DHA Inhibits Expression of LPS-Induced TNF-α and RANKL mRNAs in vivo
The expression levels of osteoclast-related cytokines in calvariae were determined by using real-time RT-PCR (Figures 4A,B). RANKL and TNF-α mRNA levels were significantly elevated in the LPS group compared with the PBS group. In contrast, RANKL and TNF-α mRNA expression levels were significantly lower in the LPS and DHA group than those of the LPS group. Furthermore, treatment with GPR120 antagonist AH7614 elevated RANKL and TNF-α mRNA expression levels compared with the LPS and DHA group.
Figure 4. DHA inhibits expression of LPS-induced TNF-α and RANKL via GPR120 in vivo. (A) Expression levels of RANKL mRNA in mouse calvariae in vivo. (B) Expression levels of TNF-α mRNA in mouse calvariae in vivo. TNF-α and RANKL mRNA levels were determined using real-time RT-PCR. Total RNA from mouse calvariae was isolated after 5 days of daily supracalvarial injections of PBS, LPS (100 μg/day), LPS (100 μg/day)+DHA (100 μg/day) with or without AH7614 (100 μg/day) and DHA (100 μg/day). Expression levels of RANKL and TNF-α mRNA were normalized to that of GAPDH. Data are shown as means ± SD (n = 4; **p < 0.01, *p < 0.05). Differences were determined by one-way ANOVA and Tukey-Kramer tests.

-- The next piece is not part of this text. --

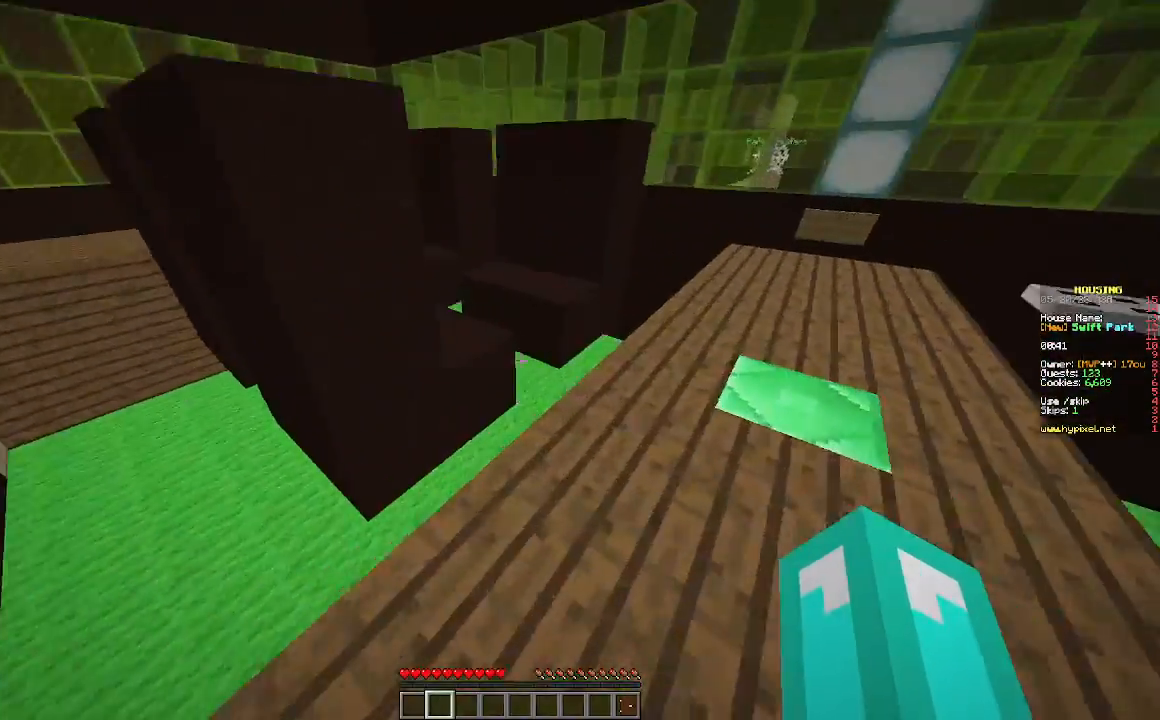
{"keys": ["w"], "mouse": [], "events": [[100, "d", "up"]]}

DHA Suppresses LPS-Induced TNF-α Expression in Macrophages but Does Not Inhibit RANKL Expression in Osteoblasts
To precisely determine how DHA inhibits osteoclast formation via GPR120, we investigated RANKL mRNA expression levels in osteoblasts in vitro. RANKL mRNA expression levels were upregulated by LPS treatment compared with PBS or DHA alone. However, osteoblasts treated with both LPS and DHA demonstrated similar RANKL mRNA expression levels compared with cells treated with LPS alone. Moreover, RANKL mRNA expression levels were similar between the LPS and DHA with AH7614 co-administered group and the LPS and DHA group (Figure 5A).

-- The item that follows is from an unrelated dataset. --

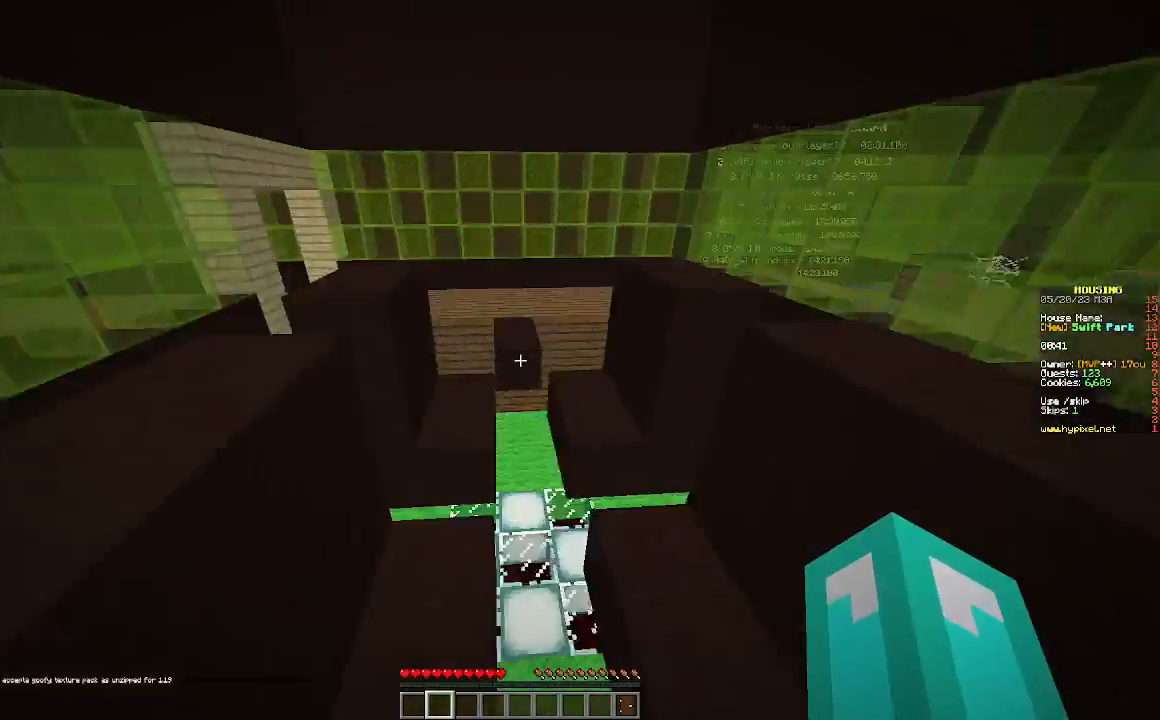
{"keys": ["w"], "mouse": [], "events": []}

Figure 5. DHA suppresses LPS-induced TNF-α mRNA expression in macrophages but does not affect LPS-induced RANKL mRNA expression in osteoblasts. (A) Osteoblasts from cranial bone were incubated with PBS, LPS, LPS+DHA with or without AH7614, or DHA alone. After 24-h culture, total RNA was isolated and RANKL mRNA levels were determined using real-time RT-PCR. (B) Peritoneal macrophages were cultured with PBS, LPS, LPS+DHA with or without AH7614 or DHA alone. After 24-h culture, total RNA was isolated and TNF-α mRNA levels were determined using real-time RT-PCR. RANKL and TNF-α mRNA levels were normalized to that of GAPDH. Data are expressed as means ± SD (n = 4; **p < 0.01, *p < 0.05). Differences were determined by one-way ANOVA and Turkey-Kramer tests.
We next investigated whether DHA inhibits LPS-induced TNF-α expression in macrophages in vitro. TNF-α mRNA expression levels were upregulated by LPS treatment, while they were decreased by LPS and DHA treatment. Moreover, treatment with GPR120 antagonist AH7614 significantly increased TNF-α mRNA expression levels compared with LPS and DHA (Figure 5B).

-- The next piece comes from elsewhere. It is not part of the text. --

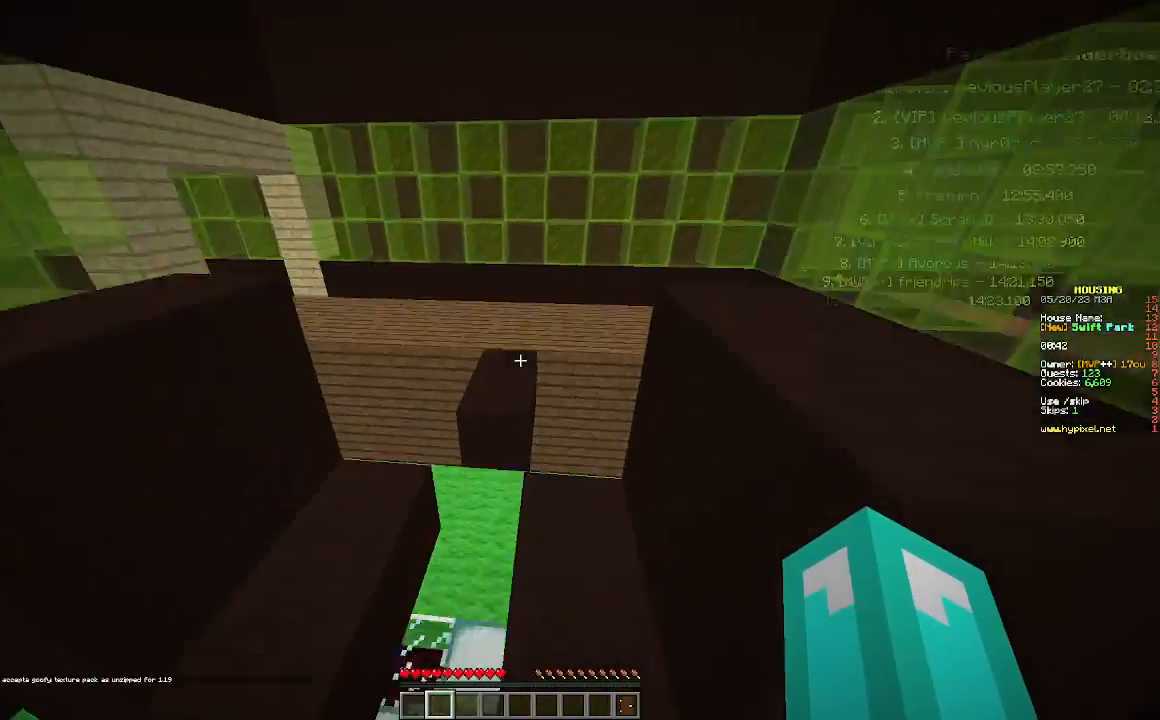
{"keys": ["w"], "mouse": [], "events": [[33, "w", "up"], [200, "w", "down"]]}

DHA Does Not Suppress LPS-Induced Osteoclast Formation, Bone Resorption and Production of Osteoclast-Related Cytokines (TNF-α and RANKL) in Ffar4(dE1/dE1) Mice
To clarify the role of GPR120 in osteoclast formation, we generated and used Ffar4 knockout mice [Ffar4(dE1/dE1)]. Osteoclast precursor cells from Ffar4(dE1/dE1) mice were treated with M-CSF, M-CSF, and RANKL with or without DHA or DHA alone, and then the number of TRAP-positive cells was counted. The number of TRAP-positive cells was increased in the M-CSF and RANKL group. However, there was no significant difference in the number of TRAP-positive cells between the M-CSF and RANKL with DHA group and the RANKL group (Figure 6A). Similar results were observed in osteoclast formation following TNF-α and DHA treatment (Figure 6B).
Figure 6. DHA does not suppress LPS-induced osteoclast formation, bone resorption and production of osteoclast-related cytokines (TNF-α and RANKL) in Ffar4(dE1/dE1) mice. (A) Microscopic images and numbers of TRAP-positive cells. Osteoclast precursor cells from Ffar4(dE1/dE1) mice were treated with M-CSF, M-CSF+RANKL with or without DHA or DHA alone. TRAP staining was performed and TRAP-positive cells were counted. (B) Microscopic images and numbers of TRAP-positive cells. Osteoclast precursor cells from Ffar4(dE1/dE1) mice were treated with M-CSF, M-CSF+TNF-α with or without DHA or DHA alone, and then TRAP staining was performed. TRAP-positive cells were counted. Scale bars = 100 μm. (C) Histological sections of calvariae were prepared from Ffar4(dE1/dE1) mice after 5 days of daily supracalvarial administration of LPS (100 μg/day) with or without DHA (100 μg/day). Sections were stained with TRAP solution and hematoxylin counterstaining was performed. TRAP-positive cells were counted. Scale bars = 100 μm. (D) Histological sections of calvariae were prepared from Ffar4dE1/dE1 mice after 5 days of daily supracalvarial administration of LPS (100 μg/day) with or without DHA (100 μg/day). The percentage of interface of bone marrow space covered by osteoclast and the number of TRAP-positive cell per millimeter of interface of bone marrow space were evaluated. (E) Micro-CT reconstruction images of calvariae. Images of calvariae excised from Ffar4(dE1/dE1) mice after 5 days of daily supracalvarial administration of LPS (100 μg/day) with or without DHA (100 μg/day). Arrows indicate bone resorption areas and red areas indicate extensive bone resorption. Data are shown as means ± SD (n = 4; **p < 0.01, *p < 0.05). Differences were determined by Scheffe's test.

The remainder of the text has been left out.